START Record set

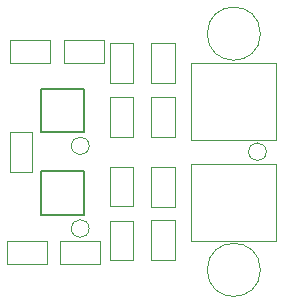
<source format=gbr>
%TF.GenerationSoftware,KiCad,Pcbnew,(5.1.10)-1*%
%TF.CreationDate,2021-10-14T08:55:52-04:00*%
%TF.ProjectId,TP_Final,54505f46-696e-4616-9c2e-6b696361645f,rev?*%
%TF.SameCoordinates,Original*%
%TF.FileFunction,Other,User*%
%FSLAX46Y46*%
G04 Gerber Fmt 4.6, Leading zero omitted, Abs format (unit mm)*
G04 Created by KiCad (PCBNEW (5.1.10)-1) date 2021-10-14 08:55:52*
%MOMM*%
%LPD*%
G01*
G04 APERTURE LIST*
%ADD10C,0.050000*%
%ADD11C,0.150000*%
G04 APERTURE END LIST*
D10*
%TO.C,FID2*%
X120250000Y-101750000D02*
G75*
G03*
X120250000Y-101750000I-750000J0D01*
G01*
%TO.C,FID3*%
X120250000Y-108750000D02*
G75*
G03*
X120250000Y-108750000I-750000J0D01*
G01*
%TO.C,FID4*%
X135250000Y-102250000D02*
G75*
G03*
X135250000Y-102250000I-750000J0D01*
G01*
%TO.C,H1*%
X134750000Y-92250000D02*
G75*
G03*
X134750000Y-92250000I-2250000J0D01*
G01*
%TO.C,H2*%
X134750000Y-112250000D02*
G75*
G03*
X134750000Y-112250000I-2250000J0D01*
G01*
%TO.C,J2*%
X128900000Y-101250000D02*
X136100000Y-101250000D01*
X136100000Y-101250000D02*
X136100000Y-94710000D01*
X136100000Y-94710000D02*
X128900000Y-94710000D01*
X128900000Y-94710000D02*
X128900000Y-101250000D01*
%TO.C,J3*%
X128900000Y-103250000D02*
X128900000Y-109790000D01*
X136100000Y-103250000D02*
X128900000Y-103250000D01*
X136100000Y-109790000D02*
X136100000Y-103250000D01*
X128900000Y-109790000D02*
X136100000Y-109790000D01*
D11*
%TO.C,U1*%
X119850000Y-100600000D02*
X119850000Y-96900000D01*
X116150000Y-100600000D02*
X119850000Y-100600000D01*
X116150000Y-96900000D02*
X116150000Y-100600000D01*
X119850000Y-96900000D02*
X116150000Y-96900000D01*
X119850000Y-96900000D02*
X119850000Y-96900000D01*
%TO.C,U2*%
X119850000Y-103900000D02*
X119850000Y-103900000D01*
X119850000Y-103900000D02*
X116150000Y-103900000D01*
X116150000Y-103900000D02*
X116150000Y-107600000D01*
X116150000Y-107600000D02*
X119850000Y-107600000D01*
X119850000Y-107600000D02*
X119850000Y-103900000D01*
D10*
%TO.C,C1*%
X116950000Y-94730000D02*
X113550000Y-94730000D01*
X116950000Y-92770000D02*
X116950000Y-94730000D01*
X113550000Y-92770000D02*
X116950000Y-92770000D01*
X113550000Y-94730000D02*
X113550000Y-92770000D01*
%TO.C,C2*%
X118100000Y-94730000D02*
X118100000Y-92770000D01*
X118100000Y-92770000D02*
X121500000Y-92770000D01*
X121500000Y-92770000D02*
X121500000Y-94730000D01*
X121500000Y-94730000D02*
X118100000Y-94730000D01*
%TO.C,C3*%
X113300000Y-111730000D02*
X113300000Y-109770000D01*
X113300000Y-109770000D02*
X116700000Y-109770000D01*
X116700000Y-109770000D02*
X116700000Y-111730000D01*
X116700000Y-111730000D02*
X113300000Y-111730000D01*
%TO.C,C4*%
X117800000Y-111730000D02*
X117800000Y-109770000D01*
X117800000Y-109770000D02*
X121200000Y-109770000D01*
X121200000Y-109770000D02*
X121200000Y-111730000D01*
X121200000Y-111730000D02*
X117800000Y-111730000D01*
%TO.C,C5*%
X125520000Y-96450000D02*
X125520000Y-93050000D01*
X127480000Y-96450000D02*
X125520000Y-96450000D01*
X127480000Y-93050000D02*
X127480000Y-96450000D01*
X125520000Y-93050000D02*
X127480000Y-93050000D01*
%TO.C,C6*%
X125520000Y-101000000D02*
X125520000Y-97600000D01*
X127480000Y-101000000D02*
X125520000Y-101000000D01*
X127480000Y-97600000D02*
X127480000Y-101000000D01*
X125520000Y-97600000D02*
X127480000Y-97600000D01*
%TO.C,C7*%
X125520000Y-103500000D02*
X127480000Y-103500000D01*
X127480000Y-103500000D02*
X127480000Y-106900000D01*
X127480000Y-106900000D02*
X125520000Y-106900000D01*
X125520000Y-106900000D02*
X125520000Y-103500000D01*
%TO.C,C8*%
X125520000Y-111450000D02*
X125520000Y-108050000D01*
X127480000Y-111450000D02*
X125520000Y-111450000D01*
X127480000Y-108050000D02*
X127480000Y-111450000D01*
X125520000Y-108050000D02*
X127480000Y-108050000D01*
%TO.C,FB1*%
X122050000Y-96430000D02*
X122050000Y-93070000D01*
X123950000Y-96430000D02*
X122050000Y-96430000D01*
X123950000Y-93070000D02*
X123950000Y-96430000D01*
X122050000Y-93070000D02*
X123950000Y-93070000D01*
%TO.C,FB2*%
X122050000Y-100992500D02*
X122050000Y-97632500D01*
X123950000Y-100992500D02*
X122050000Y-100992500D01*
X123950000Y-97632500D02*
X123950000Y-100992500D01*
X122050000Y-97632500D02*
X123950000Y-97632500D01*
%TO.C,FB3*%
X122050000Y-103507500D02*
X123950000Y-103507500D01*
X123950000Y-103507500D02*
X123950000Y-106867500D01*
X123950000Y-106867500D02*
X122050000Y-106867500D01*
X122050000Y-106867500D02*
X122050000Y-103507500D01*
%TO.C,FB4*%
X122050000Y-108070000D02*
X123950000Y-108070000D01*
X123950000Y-108070000D02*
X123950000Y-111430000D01*
X123950000Y-111430000D02*
X122050000Y-111430000D01*
X122050000Y-111430000D02*
X122050000Y-108070000D01*
%TO.C,R1*%
X115450000Y-103930000D02*
X113550000Y-103930000D01*
X113550000Y-103930000D02*
X113550000Y-100570000D01*
X113550000Y-100570000D02*
X115450000Y-100570000D01*
X115450000Y-100570000D02*
X115450000Y-103930000D01*
%TD*%
M02*

</source>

END Record set

**Job item**
Pick out, from the lines above, every one that contains the string "LIST".

**Response**
G04 APERTURE LIST*
G04 APERTURE END LIST*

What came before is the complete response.